— What to produce —
Return all lines from the listing below in which "APERTURE" appears.

— Extracted data —

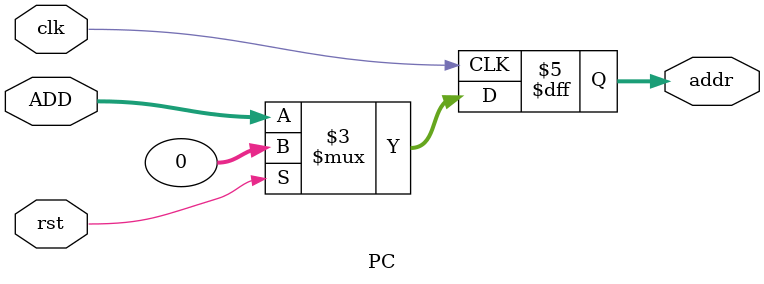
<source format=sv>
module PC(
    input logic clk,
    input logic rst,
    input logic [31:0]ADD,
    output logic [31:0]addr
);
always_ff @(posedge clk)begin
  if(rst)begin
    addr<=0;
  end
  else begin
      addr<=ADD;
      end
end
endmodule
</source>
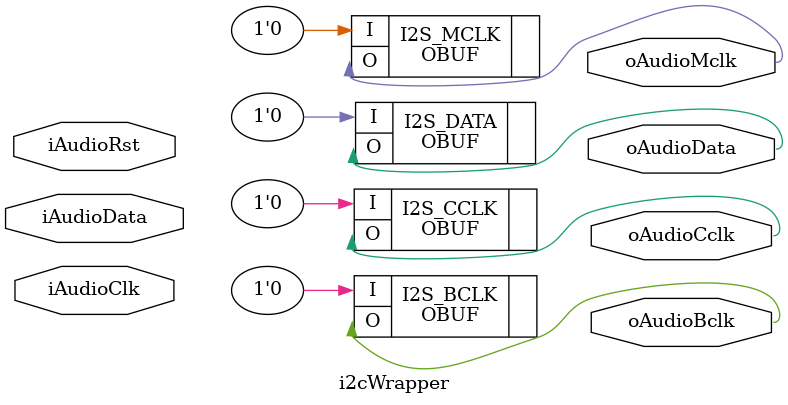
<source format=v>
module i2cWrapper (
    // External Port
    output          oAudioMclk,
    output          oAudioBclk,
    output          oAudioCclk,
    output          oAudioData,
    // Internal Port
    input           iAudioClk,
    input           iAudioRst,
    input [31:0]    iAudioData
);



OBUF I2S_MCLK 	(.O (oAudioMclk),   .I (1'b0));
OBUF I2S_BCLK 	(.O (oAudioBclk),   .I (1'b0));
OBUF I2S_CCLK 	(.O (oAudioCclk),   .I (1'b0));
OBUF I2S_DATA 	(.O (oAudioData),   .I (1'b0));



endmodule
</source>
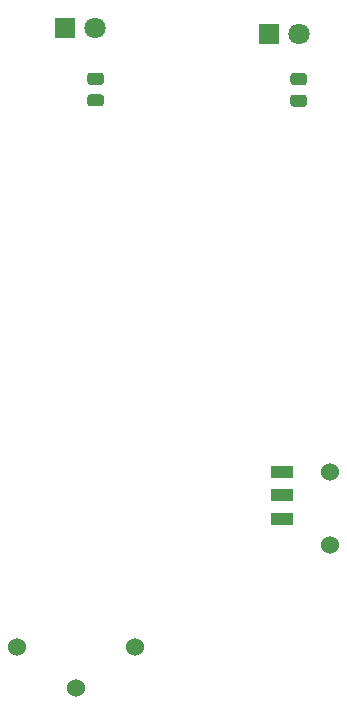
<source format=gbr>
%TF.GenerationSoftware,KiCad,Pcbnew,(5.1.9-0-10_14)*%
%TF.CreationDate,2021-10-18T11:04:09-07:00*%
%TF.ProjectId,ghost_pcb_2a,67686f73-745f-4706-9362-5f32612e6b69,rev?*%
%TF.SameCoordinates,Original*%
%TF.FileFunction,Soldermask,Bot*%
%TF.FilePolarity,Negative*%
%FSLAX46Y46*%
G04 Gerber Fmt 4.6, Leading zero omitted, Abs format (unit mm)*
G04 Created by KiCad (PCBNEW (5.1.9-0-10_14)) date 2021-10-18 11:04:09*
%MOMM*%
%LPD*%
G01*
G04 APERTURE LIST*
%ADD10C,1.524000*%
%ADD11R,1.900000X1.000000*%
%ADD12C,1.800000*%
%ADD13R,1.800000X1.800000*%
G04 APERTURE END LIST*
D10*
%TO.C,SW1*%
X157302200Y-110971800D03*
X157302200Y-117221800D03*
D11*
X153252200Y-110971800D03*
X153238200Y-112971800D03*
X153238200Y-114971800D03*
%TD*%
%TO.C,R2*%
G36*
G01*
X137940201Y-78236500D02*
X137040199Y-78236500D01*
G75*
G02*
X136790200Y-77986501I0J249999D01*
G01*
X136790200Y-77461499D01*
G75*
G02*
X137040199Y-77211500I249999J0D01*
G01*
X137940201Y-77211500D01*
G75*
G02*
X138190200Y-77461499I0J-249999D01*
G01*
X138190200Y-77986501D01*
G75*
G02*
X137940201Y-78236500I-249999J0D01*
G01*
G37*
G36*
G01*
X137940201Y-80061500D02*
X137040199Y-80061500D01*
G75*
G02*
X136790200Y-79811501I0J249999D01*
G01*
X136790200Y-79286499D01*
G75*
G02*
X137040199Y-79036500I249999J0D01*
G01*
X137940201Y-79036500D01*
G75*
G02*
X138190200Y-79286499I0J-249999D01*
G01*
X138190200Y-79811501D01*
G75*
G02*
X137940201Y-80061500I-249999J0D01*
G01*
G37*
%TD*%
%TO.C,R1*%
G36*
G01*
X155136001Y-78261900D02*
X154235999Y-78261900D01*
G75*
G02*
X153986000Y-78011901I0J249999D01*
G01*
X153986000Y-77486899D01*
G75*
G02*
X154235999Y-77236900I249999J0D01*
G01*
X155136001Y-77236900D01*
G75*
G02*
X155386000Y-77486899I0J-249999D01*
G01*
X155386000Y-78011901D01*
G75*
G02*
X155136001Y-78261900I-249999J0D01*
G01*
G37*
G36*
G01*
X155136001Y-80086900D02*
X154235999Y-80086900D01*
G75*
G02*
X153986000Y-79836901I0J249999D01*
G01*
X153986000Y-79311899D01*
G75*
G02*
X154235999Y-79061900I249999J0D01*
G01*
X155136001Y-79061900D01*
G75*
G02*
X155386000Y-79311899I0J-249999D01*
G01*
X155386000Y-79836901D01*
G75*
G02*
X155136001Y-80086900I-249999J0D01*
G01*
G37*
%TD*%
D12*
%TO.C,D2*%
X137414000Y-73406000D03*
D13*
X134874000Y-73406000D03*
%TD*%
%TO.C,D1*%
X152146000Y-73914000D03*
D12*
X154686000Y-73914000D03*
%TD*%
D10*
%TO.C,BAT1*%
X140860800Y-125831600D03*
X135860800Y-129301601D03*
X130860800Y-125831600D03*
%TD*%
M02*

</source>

— Exercise response —
G04 APERTURE LIST*
G04 APERTURE END LIST*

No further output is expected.